> **Exercise objective**: Retype the lines below, starting at the line that contains "locality: Tatry Zach." and ending at the line that contains "name author: Aubl.".

○ ○ ○ ○

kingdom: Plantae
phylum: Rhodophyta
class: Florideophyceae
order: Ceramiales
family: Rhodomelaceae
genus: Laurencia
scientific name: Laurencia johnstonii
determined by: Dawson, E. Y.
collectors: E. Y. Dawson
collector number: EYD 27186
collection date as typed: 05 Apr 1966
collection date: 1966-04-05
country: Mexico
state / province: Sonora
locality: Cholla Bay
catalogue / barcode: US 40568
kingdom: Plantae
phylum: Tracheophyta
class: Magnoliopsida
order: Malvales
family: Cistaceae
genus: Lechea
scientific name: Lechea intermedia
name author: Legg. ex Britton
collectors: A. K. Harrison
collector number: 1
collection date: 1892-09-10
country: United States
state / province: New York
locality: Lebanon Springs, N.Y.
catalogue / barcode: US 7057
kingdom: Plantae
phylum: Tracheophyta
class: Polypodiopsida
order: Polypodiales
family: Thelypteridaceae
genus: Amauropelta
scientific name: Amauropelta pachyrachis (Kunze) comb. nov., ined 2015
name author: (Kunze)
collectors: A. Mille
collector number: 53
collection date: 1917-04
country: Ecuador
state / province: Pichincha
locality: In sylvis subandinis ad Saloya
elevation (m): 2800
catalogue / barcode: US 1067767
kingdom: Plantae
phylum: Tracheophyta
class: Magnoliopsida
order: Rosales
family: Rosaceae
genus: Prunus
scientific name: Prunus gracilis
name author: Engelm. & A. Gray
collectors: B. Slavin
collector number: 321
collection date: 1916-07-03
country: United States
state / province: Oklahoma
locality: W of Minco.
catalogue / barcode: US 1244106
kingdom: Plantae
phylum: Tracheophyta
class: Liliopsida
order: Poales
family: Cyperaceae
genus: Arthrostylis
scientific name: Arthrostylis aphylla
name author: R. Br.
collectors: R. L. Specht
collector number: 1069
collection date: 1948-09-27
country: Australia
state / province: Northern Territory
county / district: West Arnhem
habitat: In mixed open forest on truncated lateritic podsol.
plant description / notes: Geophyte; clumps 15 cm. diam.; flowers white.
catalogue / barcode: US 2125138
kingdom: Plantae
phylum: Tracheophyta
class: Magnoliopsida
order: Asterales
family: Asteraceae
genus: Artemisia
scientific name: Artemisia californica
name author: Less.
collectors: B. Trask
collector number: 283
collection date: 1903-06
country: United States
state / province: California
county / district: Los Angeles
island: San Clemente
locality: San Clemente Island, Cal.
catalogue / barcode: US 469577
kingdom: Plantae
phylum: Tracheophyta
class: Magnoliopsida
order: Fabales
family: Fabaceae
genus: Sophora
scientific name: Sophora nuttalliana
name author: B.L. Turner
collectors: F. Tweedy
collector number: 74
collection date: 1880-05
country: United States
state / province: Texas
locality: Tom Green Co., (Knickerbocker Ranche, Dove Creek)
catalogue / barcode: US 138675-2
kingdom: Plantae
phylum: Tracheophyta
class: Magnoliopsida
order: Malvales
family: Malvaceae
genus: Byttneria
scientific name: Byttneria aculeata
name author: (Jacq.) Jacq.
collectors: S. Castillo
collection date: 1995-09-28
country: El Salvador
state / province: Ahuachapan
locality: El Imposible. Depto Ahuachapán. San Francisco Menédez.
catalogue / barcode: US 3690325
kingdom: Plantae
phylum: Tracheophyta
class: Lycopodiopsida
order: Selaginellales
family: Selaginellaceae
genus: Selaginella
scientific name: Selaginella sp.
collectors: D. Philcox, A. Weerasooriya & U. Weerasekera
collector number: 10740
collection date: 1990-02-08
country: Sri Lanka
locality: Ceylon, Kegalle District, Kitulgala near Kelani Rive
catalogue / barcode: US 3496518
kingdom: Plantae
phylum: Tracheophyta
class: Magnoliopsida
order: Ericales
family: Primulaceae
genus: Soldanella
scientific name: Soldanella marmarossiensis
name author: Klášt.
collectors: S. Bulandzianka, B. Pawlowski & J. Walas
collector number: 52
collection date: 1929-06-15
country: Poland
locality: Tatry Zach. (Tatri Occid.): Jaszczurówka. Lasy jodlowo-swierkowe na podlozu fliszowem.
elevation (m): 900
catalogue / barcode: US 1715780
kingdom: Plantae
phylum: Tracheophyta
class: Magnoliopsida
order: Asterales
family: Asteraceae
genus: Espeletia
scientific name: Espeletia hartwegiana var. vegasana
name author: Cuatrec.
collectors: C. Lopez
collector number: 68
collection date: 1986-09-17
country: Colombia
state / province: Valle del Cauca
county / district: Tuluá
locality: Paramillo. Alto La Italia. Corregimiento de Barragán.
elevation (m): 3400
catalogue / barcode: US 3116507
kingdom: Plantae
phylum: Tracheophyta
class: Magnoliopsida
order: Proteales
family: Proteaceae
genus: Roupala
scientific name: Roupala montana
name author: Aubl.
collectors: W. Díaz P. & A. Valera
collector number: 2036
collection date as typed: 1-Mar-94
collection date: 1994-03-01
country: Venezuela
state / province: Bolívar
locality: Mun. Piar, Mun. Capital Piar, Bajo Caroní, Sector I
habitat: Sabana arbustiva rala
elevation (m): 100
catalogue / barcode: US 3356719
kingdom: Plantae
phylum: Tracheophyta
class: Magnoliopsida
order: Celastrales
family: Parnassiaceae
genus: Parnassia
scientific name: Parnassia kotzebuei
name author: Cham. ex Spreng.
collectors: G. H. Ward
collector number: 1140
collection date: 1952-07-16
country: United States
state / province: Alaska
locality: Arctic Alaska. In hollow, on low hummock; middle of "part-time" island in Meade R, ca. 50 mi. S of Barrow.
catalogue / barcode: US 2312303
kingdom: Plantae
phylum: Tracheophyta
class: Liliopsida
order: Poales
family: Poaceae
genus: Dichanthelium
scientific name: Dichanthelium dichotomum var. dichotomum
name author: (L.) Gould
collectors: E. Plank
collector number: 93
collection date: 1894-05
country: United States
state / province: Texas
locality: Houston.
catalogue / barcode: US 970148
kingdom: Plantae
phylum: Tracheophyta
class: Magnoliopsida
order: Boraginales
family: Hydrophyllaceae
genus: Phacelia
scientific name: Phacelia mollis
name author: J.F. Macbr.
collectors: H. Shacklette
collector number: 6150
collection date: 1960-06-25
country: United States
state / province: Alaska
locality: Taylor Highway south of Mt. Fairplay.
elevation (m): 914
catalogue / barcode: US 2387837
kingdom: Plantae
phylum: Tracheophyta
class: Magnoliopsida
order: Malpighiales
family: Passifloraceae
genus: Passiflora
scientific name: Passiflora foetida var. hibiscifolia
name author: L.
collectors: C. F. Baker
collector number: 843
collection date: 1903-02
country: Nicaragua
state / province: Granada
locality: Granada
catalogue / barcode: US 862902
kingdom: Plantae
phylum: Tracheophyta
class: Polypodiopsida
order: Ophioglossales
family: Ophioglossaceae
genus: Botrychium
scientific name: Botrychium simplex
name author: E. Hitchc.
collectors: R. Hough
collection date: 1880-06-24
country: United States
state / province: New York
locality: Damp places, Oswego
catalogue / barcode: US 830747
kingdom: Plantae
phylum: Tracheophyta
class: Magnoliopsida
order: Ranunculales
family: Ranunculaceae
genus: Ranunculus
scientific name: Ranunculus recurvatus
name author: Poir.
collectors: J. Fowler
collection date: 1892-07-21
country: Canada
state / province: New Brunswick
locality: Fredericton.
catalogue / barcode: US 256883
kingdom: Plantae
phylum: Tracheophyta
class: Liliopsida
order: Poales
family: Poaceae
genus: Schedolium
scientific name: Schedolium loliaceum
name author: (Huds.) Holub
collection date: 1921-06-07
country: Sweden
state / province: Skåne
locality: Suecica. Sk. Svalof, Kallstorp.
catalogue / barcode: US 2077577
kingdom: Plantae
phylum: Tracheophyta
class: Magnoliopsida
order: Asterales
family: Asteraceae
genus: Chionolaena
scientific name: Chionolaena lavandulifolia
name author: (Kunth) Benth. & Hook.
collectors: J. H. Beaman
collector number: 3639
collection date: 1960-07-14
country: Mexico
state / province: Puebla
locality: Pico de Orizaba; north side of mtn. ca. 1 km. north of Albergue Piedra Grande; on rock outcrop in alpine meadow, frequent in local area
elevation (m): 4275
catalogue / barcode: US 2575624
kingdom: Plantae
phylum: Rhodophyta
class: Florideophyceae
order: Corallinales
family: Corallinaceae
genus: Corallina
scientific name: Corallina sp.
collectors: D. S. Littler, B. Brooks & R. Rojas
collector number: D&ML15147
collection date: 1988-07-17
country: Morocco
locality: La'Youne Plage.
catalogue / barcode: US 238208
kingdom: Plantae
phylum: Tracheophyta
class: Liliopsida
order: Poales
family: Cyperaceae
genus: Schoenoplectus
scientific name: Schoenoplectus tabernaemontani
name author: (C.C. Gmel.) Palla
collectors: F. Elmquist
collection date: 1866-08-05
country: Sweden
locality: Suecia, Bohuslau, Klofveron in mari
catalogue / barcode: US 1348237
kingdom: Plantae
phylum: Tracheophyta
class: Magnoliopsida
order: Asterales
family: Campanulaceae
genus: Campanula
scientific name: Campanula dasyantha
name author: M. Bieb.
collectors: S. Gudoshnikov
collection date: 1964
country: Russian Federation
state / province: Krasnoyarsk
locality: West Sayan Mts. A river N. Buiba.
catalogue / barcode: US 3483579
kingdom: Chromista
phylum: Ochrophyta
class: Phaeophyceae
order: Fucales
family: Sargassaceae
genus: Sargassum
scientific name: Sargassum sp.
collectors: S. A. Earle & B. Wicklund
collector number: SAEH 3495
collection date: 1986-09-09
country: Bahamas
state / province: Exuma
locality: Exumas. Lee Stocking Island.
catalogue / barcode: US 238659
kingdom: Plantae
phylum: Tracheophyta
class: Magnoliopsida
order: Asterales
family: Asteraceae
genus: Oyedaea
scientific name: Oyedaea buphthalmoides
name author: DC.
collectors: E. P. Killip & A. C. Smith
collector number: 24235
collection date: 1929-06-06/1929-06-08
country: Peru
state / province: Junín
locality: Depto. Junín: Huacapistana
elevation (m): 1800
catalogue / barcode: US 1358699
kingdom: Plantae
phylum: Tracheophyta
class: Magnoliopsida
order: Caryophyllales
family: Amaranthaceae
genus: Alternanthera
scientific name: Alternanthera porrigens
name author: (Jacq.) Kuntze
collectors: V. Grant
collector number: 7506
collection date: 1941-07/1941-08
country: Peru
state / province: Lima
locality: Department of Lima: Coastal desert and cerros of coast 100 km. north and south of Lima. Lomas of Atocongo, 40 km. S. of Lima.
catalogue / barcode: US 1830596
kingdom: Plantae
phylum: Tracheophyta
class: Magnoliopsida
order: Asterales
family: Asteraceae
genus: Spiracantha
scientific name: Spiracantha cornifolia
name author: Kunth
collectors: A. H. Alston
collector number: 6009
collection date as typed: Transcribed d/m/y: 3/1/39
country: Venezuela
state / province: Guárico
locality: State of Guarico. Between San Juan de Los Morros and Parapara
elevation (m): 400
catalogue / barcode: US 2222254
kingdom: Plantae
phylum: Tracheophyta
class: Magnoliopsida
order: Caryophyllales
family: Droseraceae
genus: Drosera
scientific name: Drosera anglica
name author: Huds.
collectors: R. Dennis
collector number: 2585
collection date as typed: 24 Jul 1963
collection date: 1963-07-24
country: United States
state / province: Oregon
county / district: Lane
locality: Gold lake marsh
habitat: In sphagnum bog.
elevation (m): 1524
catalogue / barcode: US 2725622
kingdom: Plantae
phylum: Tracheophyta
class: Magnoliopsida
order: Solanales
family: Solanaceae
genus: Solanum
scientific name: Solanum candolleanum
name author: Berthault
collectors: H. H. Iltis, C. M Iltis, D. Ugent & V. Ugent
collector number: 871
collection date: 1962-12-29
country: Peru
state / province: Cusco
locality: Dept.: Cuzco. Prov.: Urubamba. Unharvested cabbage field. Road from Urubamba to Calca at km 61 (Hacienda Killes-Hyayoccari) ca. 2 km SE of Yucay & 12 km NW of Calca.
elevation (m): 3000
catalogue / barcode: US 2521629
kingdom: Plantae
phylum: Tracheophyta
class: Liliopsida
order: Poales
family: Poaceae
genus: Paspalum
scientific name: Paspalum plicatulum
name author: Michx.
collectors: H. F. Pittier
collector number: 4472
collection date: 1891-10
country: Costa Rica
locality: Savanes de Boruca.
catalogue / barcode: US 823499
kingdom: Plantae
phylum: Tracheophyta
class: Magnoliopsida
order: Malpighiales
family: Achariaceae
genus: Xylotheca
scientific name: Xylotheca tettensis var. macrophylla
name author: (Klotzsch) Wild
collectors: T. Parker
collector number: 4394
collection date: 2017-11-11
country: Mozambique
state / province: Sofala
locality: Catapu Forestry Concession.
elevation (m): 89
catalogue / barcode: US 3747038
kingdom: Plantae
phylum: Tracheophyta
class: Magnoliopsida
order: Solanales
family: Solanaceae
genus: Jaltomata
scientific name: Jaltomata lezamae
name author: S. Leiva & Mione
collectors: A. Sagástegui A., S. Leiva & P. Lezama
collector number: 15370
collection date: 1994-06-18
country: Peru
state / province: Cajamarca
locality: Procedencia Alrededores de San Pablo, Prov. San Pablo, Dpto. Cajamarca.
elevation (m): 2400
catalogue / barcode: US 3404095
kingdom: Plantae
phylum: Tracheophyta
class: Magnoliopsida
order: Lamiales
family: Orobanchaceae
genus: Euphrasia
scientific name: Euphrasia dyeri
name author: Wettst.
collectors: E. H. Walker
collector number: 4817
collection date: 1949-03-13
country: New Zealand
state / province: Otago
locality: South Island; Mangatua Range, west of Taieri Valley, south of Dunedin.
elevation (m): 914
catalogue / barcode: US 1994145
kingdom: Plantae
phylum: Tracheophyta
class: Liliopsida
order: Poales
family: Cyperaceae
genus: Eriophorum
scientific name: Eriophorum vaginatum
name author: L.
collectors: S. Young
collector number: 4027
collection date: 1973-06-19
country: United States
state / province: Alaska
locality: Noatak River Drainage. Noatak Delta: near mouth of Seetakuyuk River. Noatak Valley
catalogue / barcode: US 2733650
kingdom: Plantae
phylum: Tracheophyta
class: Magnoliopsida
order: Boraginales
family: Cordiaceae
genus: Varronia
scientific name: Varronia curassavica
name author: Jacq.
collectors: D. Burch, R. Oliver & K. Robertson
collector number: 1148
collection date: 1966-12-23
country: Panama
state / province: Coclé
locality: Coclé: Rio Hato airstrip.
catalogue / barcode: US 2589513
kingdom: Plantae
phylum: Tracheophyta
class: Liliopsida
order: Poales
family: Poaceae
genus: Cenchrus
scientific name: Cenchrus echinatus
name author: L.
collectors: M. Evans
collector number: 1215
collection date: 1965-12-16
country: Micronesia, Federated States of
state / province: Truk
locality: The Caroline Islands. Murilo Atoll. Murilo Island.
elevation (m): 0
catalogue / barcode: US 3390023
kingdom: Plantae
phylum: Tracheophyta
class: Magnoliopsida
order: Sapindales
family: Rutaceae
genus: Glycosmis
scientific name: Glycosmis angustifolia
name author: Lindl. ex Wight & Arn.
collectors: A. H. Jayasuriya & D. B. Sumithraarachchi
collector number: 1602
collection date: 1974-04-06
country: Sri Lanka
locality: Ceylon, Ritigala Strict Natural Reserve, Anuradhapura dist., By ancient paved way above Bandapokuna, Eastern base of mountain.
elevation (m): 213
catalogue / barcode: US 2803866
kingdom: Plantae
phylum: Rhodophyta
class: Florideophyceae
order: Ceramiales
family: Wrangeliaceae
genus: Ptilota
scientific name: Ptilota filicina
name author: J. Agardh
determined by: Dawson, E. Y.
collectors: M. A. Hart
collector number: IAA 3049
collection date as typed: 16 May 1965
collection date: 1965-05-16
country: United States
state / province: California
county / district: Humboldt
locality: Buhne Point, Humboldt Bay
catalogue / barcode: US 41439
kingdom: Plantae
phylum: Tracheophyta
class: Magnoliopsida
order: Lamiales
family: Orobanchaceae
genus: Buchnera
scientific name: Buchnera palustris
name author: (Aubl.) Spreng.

○ ○ ○ ○

> **Response to this task**:
locality: Tatry Zach. (Tatri Occid.): Jaszczurówka. Lasy jodlowo-swierkowe na podlozu fliszowem.
elevation (m): 900
catalogue / barcode: US 1715780
kingdom: Plantae
phylum: Tracheophyta
class: Magnoliopsida
order: Asterales
family: Asteraceae
genus: Espeletia
scientific name: Espeletia hartwegiana var. vegasana
name author: Cuatrec.
collectors: C. Lopez
collector number: 68
collection date: 1986-09-17
country: Colombia
state / province: Valle del Cauca
county / district: Tuluá
locality: Paramillo. Alto La Italia. Corregimiento de Barragán.
elevation (m): 3400
catalogue / barcode: US 3116507
kingdom: Plantae
phylum: Tracheophyta
class: Magnoliopsida
order: Proteales
family: Proteaceae
genus: Roupala
scientific name: Roupala montana
name author: Aubl.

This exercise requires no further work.